Estes espertos não são de hoje nem tão-pouco dos últimos 200 ou 300 anos. A esperteza saloia remonta à Idade Média, e foi tão longe a postura destes portugueses que ainda hoje em Itália quando alguém se quer referir a outrem, pelos seus actos e atitudes comportamentais censuráveis e em linha com o que anteriormente foi referido, lhe chama “portogheses”.

Serve tudo isto de enquadramento àqueles “portogheses” que, evocando as mais patéticas, papalvas e bacocas razões, aproveitaram para passar a perna sobretudo a idosos, e foram inoculados com a vacina Covid, quando a sua vez para tomarem a mesma vacina seria mais para o meio ou final do ano.

De tão inqualificável que o acto compagina e configura, eu só vejo uma saída para o mesmo. Serem todos acusados e punidos civil e criminalmente, sem a mínima contemplação.

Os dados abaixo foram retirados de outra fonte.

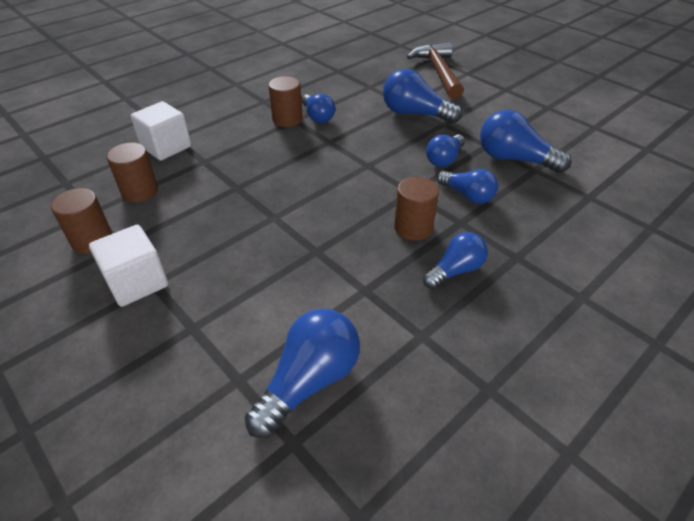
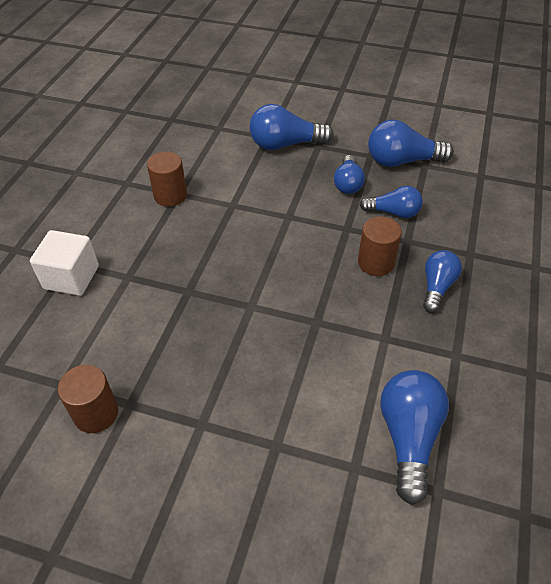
camera: 30 degrees left, 5 degrees up
(137, 282) = (184, 431): white cube -> none
(140, 191) = (93, 339): brown cylinder -> none
(318, 117) = (198, 181): blue light bulb -> none
(438, 72) = (269, 89): brown hammer -> none

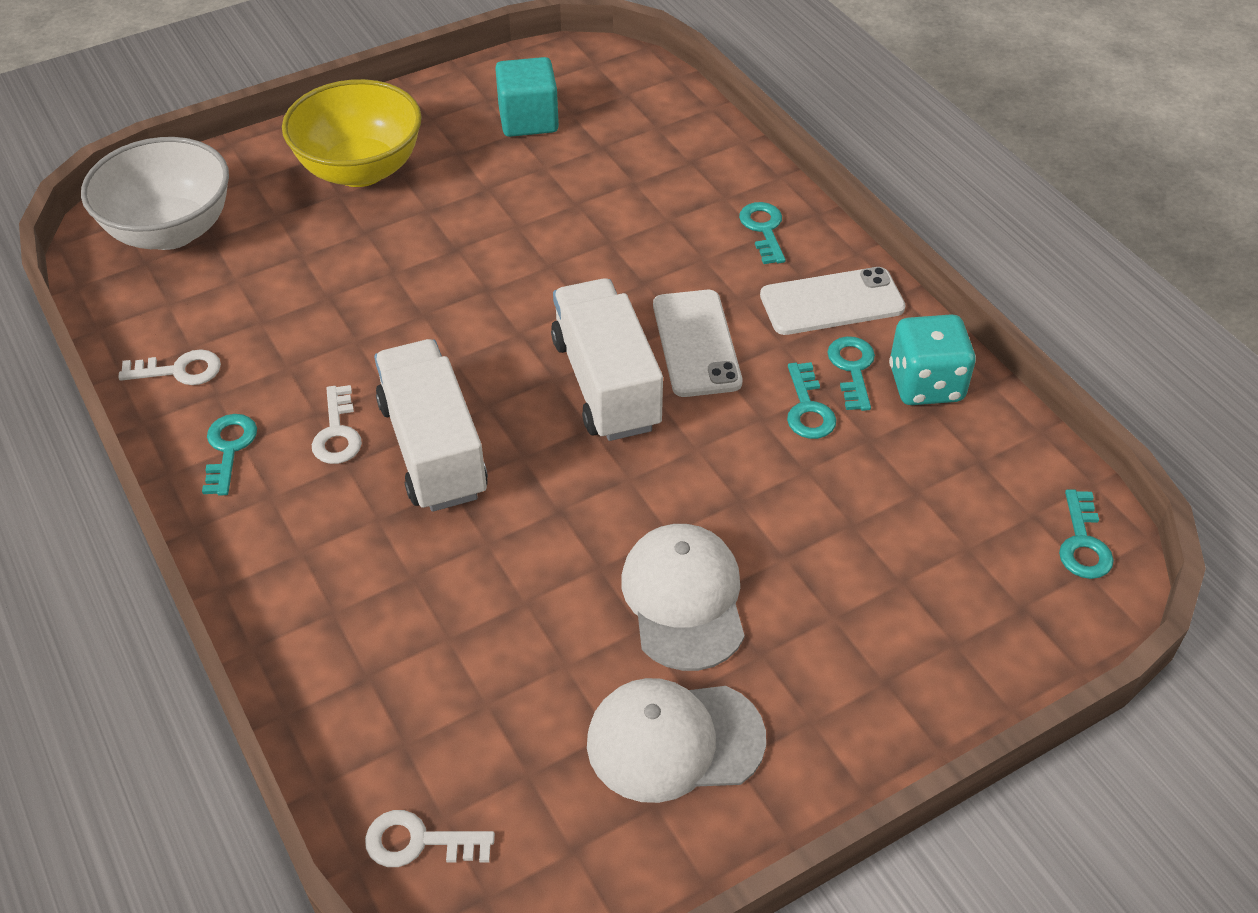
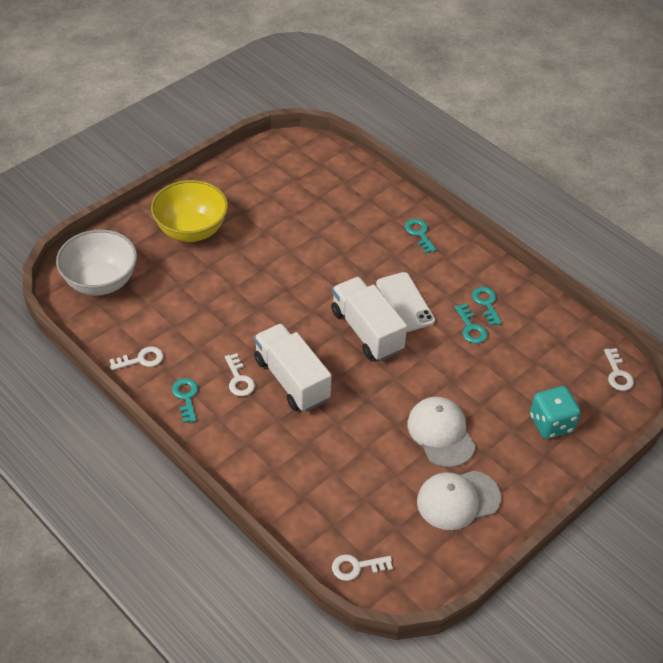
camera: 15 degrees left, 0 degrees up
(528, 120) = (273, 187): turquoise cube -> none
(832, 302) = (466, 269): white phone -> none
(925, 384) = (524, 306): turquoise dice -> turquoise dice (551, 423)
(1083, 543) = (617, 374): turquoise key -> white key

Civilmente, pagando uma multa avultada que reverteria para o Estado ou para a Segurança Social. Em termos criminais, sendo condenados a prisão efectiva, mais que não fosse por um ou dois meses, para que além da vergonha que certamente iriam sentir, poderem de alguma forma pagar pela conduta totalmente desprezível que tiveram, sobretudo para com aqueles que muito nos deram e a quem Portugal muito deve – os mais velhos e mais debilitados.

Mas a vergonha ainda não faz parte (infelizmente) do léxico (sobretudo moral) de alguns portugueses.

É, de facto, irritante ver a forma como alguns tentam justificar o abuso, recorrendo quase sempre a justificações patéticas, absurdas e abomináveis, parecendo que estão a falar para uma horda tribal igual a eles.

É muito possível (como acontece muito em Portugal) que a culpa venha a morrer solteira. Mas talvez não, porque a mula da cooperativa que tudo carrega, apesar dos coices de revolta, vai acabar por arcar com as culpas de todos, ilibando os desmandos daqueles que não tiveram o mínimo respeito pelos nossos idosos e outros e outras, portugueses e portuguesas, que devido à sua situação débil, deveriam ter sido vacinados antes destes “espertos”.

Dirão alguns que foram poucos, que não fez grande diferença. Digo eu: um sequer que fosse seria o suficiente para manchar civicamente um processo que se quer imaculado.

O autor escreve de acordo com a antiga ortografia.